For close to two decades, Ms. Watt, a professor of environmental history and policy at Sonoma State University, has closely studied the Point Reyes National Seashore—its legislative history, its controversies and its cultural landscapes, including the ranches and the oyster farm. In her newly published book, “The Paradox of Preservation: Wilderness and Working Landscape at Point Reyes National Seashore,” she situates these issues within the context of the National Park Service’s creation and ethos, and the evolving ideals of what a park should be. Last month, Ms. Watt sat down with the Light to talk about the seashore, the history of its cultural landscape, the concept of wilderness and whether or not the area was truly facing imminent danger of mass development in the 1960s, as is often claimed.
Samantha: You start the book talking about the earliest park ideals and how, despite changes over the decades, they continue to influence how lands are managed. That can create tension.
Laura: Once [we created a national park], or a bunch of them, in the late 1800s, they are this “nature as spectacle.” Nature is something you stand back and look at, and humans don’t belong there in some fundamental way, so the parks get structured to create that. That structure keeps re-creating the understanding of what a park is. The animals here are wild animals; I’m going to see deer and coyotes. And then you go to a park like this one, and you say, “Why are there cows? I’ve never seen cows in the park. That doesn’t seem right.”
Samantha: In the book you write about cultural landscapes—specifically, how people and their histories are often erased from a landscape through management, as well as more recent attempts to better recognize those histories and cultures. Can you talk about the history of cultural landscapes and their management at Point Reyes?
Laura: Part of it is how the park presents itself to visitors. These days, the website is starting to have more historical information. But when I started this project—well, websites were pretty new at that point. If you go to the visitor center, there is almost nothing about humans anywhere, and what there is really emphasizes Sir Francis Drake. It is astonishing how much you get out of a week’s visit, if he was here at all, which he probably was. But boy, he’s a popular guy.
Even if the land-use has changed, how visible is any evidence, so people can understand what used to be here? There’s a lot you can do here in Point Reyes, even in places where the ranches are not there anymore. The hike-in campgrounds are all former ranches and still have remnant trees. You can teach people that if you see a remnant cypress or eucalyptus tree, that means something. Most people don’t understand what that signifies.
Samantha: What is the reason for the lack of interpretation in some areas?
Laura: I think it’s a combination of things. There is an intention in park management to make a place into something we recognize as a park. There were actually a lot of debates within the park service and its supporters in the 1940s, with some people saying, “We want as many parks as possible. Anything goes. Let’s bring it all in.” But other people said, “No; parks are a special category that you are messing up by putting too many things in it.” I was really struck by the first survey of Point Reyes done in 1935. They were like, “Nah, it’s not really national enough. Not grand enough.” National parks, amongst some people at the time, were supposed to be completely unusual and unique places.

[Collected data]
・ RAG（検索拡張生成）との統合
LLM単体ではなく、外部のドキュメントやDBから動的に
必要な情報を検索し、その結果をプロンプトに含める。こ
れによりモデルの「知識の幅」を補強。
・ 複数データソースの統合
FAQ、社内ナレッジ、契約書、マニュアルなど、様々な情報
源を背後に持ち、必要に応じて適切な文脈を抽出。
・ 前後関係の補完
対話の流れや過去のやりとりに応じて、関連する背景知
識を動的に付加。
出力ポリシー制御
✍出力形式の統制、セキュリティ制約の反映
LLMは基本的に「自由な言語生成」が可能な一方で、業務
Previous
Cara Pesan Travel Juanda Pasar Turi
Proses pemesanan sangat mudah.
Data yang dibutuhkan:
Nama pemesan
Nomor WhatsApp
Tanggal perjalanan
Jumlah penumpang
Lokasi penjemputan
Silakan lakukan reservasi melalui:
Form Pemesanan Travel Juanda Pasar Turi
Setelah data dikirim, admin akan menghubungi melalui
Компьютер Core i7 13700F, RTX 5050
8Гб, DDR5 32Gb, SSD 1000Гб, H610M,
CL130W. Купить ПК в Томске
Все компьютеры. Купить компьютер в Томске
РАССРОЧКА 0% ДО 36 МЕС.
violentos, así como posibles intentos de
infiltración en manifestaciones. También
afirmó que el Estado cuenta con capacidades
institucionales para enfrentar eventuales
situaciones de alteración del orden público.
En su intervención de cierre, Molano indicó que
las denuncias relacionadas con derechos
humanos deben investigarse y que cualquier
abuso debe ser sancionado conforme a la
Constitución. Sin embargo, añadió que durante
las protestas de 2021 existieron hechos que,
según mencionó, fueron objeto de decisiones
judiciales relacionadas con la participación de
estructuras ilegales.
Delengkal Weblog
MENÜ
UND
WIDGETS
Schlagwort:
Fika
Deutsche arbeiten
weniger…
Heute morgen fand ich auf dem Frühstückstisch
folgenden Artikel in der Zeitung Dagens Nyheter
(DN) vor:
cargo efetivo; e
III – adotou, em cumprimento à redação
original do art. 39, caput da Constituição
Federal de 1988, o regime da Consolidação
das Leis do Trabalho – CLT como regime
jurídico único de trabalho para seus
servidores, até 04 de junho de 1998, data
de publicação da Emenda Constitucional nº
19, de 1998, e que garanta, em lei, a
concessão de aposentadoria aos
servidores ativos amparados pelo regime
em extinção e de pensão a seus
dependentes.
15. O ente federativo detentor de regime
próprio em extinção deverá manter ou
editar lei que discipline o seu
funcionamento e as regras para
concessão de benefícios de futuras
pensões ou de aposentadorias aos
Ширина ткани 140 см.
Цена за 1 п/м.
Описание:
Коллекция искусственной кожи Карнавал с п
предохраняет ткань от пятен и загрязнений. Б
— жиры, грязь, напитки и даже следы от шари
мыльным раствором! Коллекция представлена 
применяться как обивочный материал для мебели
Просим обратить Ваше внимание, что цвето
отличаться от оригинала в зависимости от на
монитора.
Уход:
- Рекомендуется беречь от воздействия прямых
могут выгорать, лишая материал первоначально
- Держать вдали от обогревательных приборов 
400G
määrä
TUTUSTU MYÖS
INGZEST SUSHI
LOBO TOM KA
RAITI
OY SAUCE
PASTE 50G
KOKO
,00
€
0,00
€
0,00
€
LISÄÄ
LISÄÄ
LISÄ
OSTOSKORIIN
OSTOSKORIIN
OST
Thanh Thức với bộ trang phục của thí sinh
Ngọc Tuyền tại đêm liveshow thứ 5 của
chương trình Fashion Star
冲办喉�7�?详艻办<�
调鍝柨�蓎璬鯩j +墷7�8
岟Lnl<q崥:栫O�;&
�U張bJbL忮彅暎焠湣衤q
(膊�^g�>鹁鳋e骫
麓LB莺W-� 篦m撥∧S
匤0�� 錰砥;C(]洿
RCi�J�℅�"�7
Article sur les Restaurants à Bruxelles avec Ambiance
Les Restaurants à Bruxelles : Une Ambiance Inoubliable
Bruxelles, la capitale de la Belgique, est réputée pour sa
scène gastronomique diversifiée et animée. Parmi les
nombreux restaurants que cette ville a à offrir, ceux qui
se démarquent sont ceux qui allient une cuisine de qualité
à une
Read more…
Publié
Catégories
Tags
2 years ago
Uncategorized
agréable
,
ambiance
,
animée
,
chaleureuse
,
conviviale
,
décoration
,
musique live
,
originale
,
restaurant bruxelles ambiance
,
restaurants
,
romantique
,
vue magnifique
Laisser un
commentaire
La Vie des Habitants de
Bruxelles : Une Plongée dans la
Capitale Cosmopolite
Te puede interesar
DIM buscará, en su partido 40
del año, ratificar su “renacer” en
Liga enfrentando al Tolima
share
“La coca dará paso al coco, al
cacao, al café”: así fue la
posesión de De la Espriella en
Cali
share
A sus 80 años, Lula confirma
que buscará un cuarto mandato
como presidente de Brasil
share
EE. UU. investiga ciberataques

▶ Apply what you read:
**1.** In the Point Reyes interview, what were the hike-in campgrounds before they became campgrounds?
**2.** Write a continuation of the Point Reyes interview, starting right after its last sentence.
These rows have no role in what is asked.

▶ Responses by task:
**1.** They were all former ranches.

**2.**
Similarly, around the time Point Reyes was created, our concept of what history should be paid attention to was different than it is today. Old ranch buildings were not considered historic. They were just ranch buildings, and common, and who cares? I think around ‘67 or so, one of the historic preservation folks from the western regional office comes out for a day visit and drives around and says, “We should probably come back once more, to determine whether there’s anything historic other than the lighthouse and the life-saving station. What do you call all these Victorian buildings?” But you can’t fault people for that. That’s what society thought at the time.
There was a policy statement written two years after the park service was established, in 1918. It sets out a creed. One of the things in the creed is that private property does not belong. In that sense, a lot of the erasure of local culture here was deliberate and not seen as a bad thing. “Of course we have to do this!”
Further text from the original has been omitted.